Amnesty for ex-President Chen Shui-bian can soften confrontation: Taiwan Premier
Taiwan News, Staff Writer
2012-10-13 02:34 PM
TAIPEI (Taiwan News) – A special amnesty for jailed former President Chen Shui-bian could soften the mood of confrontation between government and opposition camps, Premier Sean Chen told lawmakers.

The former head of state was sentenced to 17-and-a-half years in prison on corruption charges, but has been spending the past three weeks at the Veterans General Hospital in Taipei for medical tests and to recover from a severe depression. Doctors have launched a campaign for medical parole and long-term treatment outside of prison, while others also want President Ma Ying-jeou to give his opponent an amnesty.

During legislative questioning Friday, ruling Kuomintang lawmaker Chen Ken-te asked the premier if he approved of a special amnesty. The premier first replied that this measure belonged to the prerogatives of the president, and that only president and Ministry of Justice played a part, not the premier.

After the lawmaker insisted on a reply to his question, the premier made his statement about reducing confrontation.

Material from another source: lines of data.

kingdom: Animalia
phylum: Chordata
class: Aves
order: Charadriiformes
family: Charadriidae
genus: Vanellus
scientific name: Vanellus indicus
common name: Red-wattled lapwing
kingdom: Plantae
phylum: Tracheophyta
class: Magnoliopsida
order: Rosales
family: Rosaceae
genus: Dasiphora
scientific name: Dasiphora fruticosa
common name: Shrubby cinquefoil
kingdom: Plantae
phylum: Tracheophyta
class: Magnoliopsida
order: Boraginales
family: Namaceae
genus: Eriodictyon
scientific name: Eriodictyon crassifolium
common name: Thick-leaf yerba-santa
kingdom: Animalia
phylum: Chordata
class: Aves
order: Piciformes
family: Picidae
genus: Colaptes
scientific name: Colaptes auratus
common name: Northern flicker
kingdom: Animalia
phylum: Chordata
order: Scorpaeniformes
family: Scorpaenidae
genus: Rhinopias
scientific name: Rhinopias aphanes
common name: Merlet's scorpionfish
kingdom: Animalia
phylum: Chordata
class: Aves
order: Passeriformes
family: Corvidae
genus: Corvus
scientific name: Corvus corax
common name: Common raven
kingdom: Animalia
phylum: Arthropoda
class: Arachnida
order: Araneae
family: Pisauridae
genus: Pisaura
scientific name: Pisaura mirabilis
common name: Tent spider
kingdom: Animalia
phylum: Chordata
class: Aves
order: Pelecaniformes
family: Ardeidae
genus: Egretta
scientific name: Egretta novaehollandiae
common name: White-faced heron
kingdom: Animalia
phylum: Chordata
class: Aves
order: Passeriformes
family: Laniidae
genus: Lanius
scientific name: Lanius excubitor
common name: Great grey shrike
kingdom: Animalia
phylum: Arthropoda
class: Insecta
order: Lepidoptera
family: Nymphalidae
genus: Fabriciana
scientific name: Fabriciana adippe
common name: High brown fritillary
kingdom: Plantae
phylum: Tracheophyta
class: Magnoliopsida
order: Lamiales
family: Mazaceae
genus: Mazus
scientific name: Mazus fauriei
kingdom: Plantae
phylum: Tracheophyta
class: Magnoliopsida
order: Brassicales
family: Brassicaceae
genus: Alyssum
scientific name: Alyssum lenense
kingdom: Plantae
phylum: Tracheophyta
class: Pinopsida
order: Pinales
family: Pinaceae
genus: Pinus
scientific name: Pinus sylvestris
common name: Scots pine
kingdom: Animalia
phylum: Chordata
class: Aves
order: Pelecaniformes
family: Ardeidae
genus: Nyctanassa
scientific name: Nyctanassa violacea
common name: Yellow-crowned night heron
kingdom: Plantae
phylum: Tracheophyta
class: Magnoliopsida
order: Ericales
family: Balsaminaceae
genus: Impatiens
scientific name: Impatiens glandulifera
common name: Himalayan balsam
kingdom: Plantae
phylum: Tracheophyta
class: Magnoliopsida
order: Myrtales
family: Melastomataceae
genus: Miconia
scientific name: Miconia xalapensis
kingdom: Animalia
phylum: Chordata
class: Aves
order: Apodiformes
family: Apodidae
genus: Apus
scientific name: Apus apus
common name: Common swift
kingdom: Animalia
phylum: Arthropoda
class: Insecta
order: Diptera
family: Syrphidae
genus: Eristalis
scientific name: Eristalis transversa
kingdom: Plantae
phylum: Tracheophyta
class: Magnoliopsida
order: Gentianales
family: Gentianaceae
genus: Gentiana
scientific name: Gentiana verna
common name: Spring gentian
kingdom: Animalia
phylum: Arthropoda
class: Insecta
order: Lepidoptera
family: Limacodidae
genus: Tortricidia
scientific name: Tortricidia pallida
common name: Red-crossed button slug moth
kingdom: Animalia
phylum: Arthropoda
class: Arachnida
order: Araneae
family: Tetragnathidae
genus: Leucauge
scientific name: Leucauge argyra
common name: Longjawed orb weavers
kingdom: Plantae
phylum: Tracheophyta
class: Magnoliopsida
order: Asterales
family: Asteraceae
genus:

The KMT lawmaker from Taoyuan County said the opposition Democratic Progressive Party could propose the amnesty, which could then be discussed in negotiations between the parties.

Such a means could not only resolve political confrontation within society, but also allow all of society to stand together and concentrate on the improvement of the economy, Chen said.

Earlier, Taipei Mayor Hau Lung-bin was one of the rare KMT leaders to come out in support of medical parole for the former president and DPP leader.

The Ministry of Justice and the Taipei Prison have been criticized for being too reluctant to give Chen adequate medical treatment, sometimes with arguments that hospitals refused to accept him or did not have the proper equipment.

On Thursday, the former president rejected reports that he might soon leave the Veterans General Hospital and move either to Tamshui or Kaohsiung.

Chen and his family said right from the start that they preferred him to stay at a hospital in Southern Taiwan, where most of his relatives live. His son also said he distrusted the Veterans General Hospital because of its image as being close to the military and to the KMT government.

Reports said prison officials and friends of Chen had been visiting other hospitals to prepare for a move, but a statement from his office said he was willing to stay.